Anyone who has actually tried to write automated tests knows that testing the UI is much harder than testing a backend class library. Besides having an obscure interface to the test (like parsing an HttpResponse), and juggling far more dependencies (like needing a live application, complete with database and HttpContext), another problem is that UI technologies change much more frequently than backend ones. For example, you could still call a C# .Net 1.0 library from 8 years ago. However, during that time, the web UI has gone from Html (request/response) to JS-enabled, to advanced JS with Ajax/JSON/JQuery (by now your test harness needs its own JS engine), to Silverlight (where the request/response model no longer even applies). By the time you've built a robust UI test framework, your UI could be using a different technology that your framework cannot handle.

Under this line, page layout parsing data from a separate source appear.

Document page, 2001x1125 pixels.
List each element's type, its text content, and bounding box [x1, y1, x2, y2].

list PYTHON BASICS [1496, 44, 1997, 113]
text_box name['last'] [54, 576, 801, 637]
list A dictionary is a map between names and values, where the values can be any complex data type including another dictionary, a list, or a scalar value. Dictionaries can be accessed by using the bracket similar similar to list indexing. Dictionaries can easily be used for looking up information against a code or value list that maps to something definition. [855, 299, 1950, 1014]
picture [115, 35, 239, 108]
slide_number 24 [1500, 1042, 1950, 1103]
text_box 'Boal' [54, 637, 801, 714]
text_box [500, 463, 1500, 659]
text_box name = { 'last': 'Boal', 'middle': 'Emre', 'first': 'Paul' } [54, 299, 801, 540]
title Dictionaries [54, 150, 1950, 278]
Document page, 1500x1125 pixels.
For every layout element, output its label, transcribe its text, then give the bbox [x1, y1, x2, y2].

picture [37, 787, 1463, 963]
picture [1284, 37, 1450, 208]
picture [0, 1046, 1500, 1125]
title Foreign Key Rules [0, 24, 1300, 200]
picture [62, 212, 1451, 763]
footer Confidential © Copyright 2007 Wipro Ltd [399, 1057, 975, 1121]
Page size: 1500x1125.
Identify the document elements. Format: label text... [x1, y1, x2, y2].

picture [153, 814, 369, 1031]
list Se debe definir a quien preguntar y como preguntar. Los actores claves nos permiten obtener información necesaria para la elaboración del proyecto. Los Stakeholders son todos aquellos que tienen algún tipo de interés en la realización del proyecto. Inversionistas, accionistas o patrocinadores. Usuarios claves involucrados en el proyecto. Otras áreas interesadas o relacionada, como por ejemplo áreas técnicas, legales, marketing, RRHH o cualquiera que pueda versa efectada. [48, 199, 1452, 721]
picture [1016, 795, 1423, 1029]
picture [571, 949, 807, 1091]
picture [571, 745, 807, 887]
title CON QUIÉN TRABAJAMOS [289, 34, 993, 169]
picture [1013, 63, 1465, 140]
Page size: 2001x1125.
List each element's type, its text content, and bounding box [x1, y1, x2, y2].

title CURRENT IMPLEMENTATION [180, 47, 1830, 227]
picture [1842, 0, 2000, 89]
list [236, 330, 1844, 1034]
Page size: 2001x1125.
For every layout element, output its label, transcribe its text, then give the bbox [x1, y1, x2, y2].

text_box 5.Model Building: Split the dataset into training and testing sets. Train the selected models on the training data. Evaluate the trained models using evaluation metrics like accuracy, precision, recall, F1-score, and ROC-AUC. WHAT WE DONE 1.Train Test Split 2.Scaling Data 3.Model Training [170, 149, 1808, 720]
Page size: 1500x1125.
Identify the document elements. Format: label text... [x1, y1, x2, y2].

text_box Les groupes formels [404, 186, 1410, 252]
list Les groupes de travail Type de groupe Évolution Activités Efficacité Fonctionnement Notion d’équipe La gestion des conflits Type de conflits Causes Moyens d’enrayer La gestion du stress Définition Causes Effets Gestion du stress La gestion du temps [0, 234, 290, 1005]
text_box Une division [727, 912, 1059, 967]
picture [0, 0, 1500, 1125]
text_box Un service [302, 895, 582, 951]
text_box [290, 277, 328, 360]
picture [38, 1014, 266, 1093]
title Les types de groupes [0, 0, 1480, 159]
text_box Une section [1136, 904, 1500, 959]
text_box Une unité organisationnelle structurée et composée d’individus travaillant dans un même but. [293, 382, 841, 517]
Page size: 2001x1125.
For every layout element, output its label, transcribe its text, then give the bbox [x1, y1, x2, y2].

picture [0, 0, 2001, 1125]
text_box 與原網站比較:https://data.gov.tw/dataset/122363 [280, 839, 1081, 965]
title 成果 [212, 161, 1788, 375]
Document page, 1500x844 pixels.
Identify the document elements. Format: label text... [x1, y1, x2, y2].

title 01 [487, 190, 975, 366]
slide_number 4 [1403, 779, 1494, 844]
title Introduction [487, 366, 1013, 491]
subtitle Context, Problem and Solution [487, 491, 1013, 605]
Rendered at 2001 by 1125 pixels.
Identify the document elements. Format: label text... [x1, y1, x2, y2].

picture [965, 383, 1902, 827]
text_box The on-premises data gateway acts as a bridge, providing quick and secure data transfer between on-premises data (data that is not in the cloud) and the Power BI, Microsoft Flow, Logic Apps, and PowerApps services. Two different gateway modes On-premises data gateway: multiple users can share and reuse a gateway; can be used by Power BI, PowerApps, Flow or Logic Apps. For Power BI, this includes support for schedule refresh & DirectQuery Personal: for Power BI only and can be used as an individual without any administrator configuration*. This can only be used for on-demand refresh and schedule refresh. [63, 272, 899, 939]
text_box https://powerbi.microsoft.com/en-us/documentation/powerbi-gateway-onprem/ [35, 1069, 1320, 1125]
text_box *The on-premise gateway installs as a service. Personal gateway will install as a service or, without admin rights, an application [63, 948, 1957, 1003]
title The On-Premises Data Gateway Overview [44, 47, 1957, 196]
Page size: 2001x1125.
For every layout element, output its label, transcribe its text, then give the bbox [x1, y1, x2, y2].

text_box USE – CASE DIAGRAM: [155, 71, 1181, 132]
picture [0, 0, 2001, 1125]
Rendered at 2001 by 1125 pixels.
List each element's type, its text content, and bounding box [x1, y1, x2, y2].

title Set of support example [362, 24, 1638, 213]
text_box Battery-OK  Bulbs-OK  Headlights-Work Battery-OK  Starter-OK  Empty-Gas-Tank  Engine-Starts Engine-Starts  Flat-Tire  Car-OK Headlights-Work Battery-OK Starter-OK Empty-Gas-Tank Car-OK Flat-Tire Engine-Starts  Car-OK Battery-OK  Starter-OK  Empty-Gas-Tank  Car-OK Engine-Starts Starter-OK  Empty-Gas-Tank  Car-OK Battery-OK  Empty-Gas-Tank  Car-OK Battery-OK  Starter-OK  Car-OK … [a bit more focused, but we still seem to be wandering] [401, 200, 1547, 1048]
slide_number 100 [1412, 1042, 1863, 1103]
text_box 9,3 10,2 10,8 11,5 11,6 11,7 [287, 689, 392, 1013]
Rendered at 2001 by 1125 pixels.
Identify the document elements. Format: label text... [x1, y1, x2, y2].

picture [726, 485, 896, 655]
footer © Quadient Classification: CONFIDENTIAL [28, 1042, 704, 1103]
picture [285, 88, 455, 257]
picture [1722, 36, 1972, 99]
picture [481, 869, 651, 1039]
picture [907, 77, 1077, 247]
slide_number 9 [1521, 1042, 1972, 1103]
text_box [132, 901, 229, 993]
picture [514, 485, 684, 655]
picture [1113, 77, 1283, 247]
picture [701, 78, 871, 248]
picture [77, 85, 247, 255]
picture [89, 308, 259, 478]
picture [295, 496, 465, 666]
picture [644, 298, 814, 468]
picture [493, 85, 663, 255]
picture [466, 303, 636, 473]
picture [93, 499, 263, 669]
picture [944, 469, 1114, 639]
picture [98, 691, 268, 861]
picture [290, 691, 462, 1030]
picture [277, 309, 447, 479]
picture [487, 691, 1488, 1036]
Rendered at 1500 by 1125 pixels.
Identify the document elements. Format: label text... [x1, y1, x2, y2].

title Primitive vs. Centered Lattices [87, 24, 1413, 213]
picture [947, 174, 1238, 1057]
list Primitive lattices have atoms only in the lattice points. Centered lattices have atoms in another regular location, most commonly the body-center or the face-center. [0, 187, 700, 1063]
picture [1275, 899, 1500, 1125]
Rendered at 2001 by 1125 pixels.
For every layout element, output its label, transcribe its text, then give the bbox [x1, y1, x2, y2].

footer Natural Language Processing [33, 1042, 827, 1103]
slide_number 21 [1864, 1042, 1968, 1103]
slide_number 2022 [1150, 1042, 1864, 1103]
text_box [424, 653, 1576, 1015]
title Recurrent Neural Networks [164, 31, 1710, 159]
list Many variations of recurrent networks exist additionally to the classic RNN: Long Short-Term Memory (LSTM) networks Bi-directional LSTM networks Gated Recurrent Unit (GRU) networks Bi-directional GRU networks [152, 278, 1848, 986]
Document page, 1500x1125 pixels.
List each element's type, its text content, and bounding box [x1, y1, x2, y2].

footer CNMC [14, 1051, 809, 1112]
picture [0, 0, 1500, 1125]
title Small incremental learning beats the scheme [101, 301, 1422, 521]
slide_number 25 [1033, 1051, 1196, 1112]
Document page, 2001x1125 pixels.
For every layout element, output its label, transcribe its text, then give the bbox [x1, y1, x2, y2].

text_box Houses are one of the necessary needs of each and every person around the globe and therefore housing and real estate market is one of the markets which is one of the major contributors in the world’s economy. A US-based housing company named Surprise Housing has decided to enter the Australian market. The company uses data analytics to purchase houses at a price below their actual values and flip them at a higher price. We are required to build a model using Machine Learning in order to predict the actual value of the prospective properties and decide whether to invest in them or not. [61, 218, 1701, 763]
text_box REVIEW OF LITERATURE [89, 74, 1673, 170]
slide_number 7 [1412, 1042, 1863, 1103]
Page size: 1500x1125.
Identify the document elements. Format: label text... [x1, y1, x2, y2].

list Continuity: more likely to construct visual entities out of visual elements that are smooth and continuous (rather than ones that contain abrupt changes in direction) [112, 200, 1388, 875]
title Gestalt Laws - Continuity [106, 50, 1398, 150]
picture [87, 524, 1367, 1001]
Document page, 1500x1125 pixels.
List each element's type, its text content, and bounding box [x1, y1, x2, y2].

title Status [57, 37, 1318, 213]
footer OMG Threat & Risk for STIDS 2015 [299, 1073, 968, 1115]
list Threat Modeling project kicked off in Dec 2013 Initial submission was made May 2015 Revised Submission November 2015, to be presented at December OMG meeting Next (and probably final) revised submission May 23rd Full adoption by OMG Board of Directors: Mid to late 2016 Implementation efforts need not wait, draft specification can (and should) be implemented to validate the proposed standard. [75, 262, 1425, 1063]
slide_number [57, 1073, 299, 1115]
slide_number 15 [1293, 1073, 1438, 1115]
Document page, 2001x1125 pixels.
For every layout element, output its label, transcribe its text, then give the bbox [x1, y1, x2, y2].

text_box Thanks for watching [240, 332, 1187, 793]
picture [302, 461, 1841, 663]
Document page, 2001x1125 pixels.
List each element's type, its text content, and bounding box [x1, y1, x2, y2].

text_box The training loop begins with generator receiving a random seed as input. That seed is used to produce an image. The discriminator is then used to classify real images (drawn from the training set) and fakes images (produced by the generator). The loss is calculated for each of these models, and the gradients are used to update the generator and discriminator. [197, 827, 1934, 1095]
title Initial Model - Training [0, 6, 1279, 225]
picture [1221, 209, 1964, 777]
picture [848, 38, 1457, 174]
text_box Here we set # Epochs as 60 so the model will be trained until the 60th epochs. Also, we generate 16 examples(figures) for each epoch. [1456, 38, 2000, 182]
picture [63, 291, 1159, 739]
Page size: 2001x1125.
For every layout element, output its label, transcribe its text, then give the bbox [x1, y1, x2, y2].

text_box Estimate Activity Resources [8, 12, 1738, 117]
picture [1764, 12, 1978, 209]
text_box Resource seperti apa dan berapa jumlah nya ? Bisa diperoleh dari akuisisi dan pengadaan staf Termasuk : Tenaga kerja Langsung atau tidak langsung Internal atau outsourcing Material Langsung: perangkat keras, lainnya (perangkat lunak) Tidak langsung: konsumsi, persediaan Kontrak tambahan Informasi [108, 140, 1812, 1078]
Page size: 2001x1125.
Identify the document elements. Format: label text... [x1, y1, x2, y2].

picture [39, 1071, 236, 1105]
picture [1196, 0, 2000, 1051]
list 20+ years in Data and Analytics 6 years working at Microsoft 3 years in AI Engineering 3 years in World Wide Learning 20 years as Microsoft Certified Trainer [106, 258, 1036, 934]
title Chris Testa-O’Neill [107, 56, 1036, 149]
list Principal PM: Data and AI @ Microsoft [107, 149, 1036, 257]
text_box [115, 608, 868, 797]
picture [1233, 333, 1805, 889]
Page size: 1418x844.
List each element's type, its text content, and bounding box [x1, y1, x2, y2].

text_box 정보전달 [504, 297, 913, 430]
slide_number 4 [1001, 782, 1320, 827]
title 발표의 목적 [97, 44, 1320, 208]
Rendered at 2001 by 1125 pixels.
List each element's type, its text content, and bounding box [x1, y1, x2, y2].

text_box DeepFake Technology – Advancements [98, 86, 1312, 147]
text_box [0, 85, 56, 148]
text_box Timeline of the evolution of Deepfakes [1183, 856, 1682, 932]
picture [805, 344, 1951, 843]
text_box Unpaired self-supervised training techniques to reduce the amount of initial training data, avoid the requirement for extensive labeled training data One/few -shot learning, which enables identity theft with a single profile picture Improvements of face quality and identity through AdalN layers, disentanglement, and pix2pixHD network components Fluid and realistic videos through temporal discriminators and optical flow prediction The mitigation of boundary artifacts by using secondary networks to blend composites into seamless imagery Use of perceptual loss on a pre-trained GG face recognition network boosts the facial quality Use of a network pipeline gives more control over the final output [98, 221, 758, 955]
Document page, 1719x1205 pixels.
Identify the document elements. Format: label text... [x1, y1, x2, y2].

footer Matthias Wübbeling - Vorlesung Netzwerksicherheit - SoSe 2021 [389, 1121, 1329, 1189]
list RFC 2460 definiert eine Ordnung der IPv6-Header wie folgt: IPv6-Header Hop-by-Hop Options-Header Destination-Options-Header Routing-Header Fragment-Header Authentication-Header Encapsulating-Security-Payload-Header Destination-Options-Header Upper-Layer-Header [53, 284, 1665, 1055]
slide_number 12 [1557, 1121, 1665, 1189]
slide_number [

This makes it much harder to write automated tests for the GUI - i.e. not the sort of thing you just add in hindsight. There seems to be a lot of projects out there that have designed themselves into a corner. A manager rushes the project to market with an un-testable design because they think they'll just whip up UI testing later, but then they find they've accrued an insurmountable technical debt, and they just can have it. It's like they spent years constructing the pyramid on the east side of the river, but oops - now they realize they wanted it on the left side instead.
I think this is one of the reasons why good unit testing (and MVC) is becoming so popular in many circles.